日本自動車工業会の志賀俊之会長と日本自動車販売協会連合会の天野洋一会長は、廃止を要望していた自動車取得税と自動車重量税が2012年度の税制改正大綱で一部減税されるものの、維持されたことについて「7500万人自動車ユーザーの期待に応えるものになっていないことは残念である」との会長コメントを発表した。

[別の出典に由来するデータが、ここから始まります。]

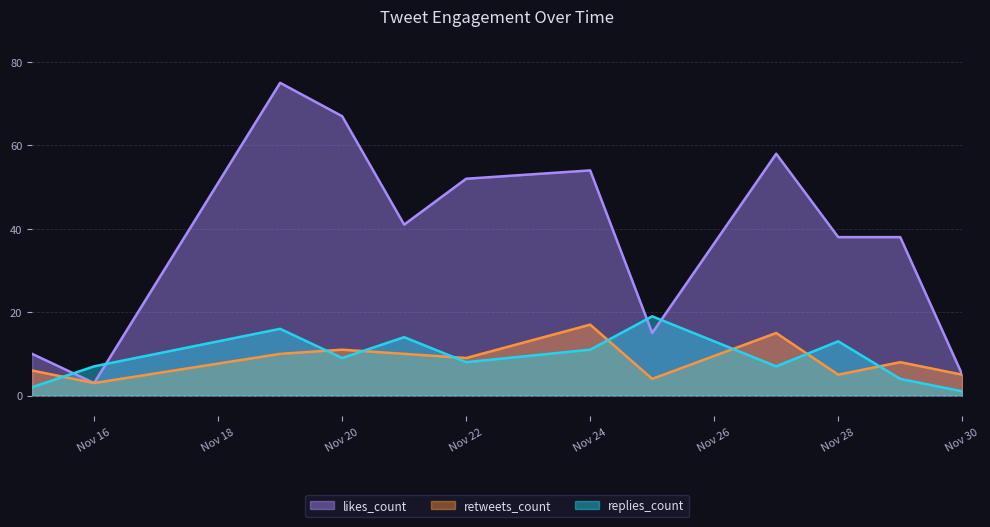

At which category does replies_count reach its first local peak?

2018-11-19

自工会、自販連とも2012年度の税制改正で税制の公平性確保、国内空洞化の防止、自動車関連産業の雇用確保などの観点から、一般財源化され課税根拠を失った自動車取得税と自動車重量税の廃止を政府に要望してきた。

これに対して政府は、円高・空洞化対策として自動車重量税について一部軽減、エコカー減税の3年間延長、エコカー補助金を打ち出した。両団体は「我々の要望に理解を示して頂いた関係者の御尽力へ感謝したい。自動車業界としては、これらの措置を活用しながら、市場の活性化に努めて行きたい」としながらも、抜本改革が先送りされたことに対して「残念」とした。

その上で「政府としては、道路特定財源として創設されたこれらの2税を一般財源化された今日、どのような根拠で引き続き課税するのか、また、なぜ税収の補填に自動車ユーザー、特に一家で何台も保有せざるを得ない地方の自動車ユーザーに多くの負担を求めるのか、しっかりと説明していただきたい」と批判。

両団体は今後、消費税率アップの検討の中で、自動車取得税、自動車重量税の廃止を引き続き訴えていくとしている。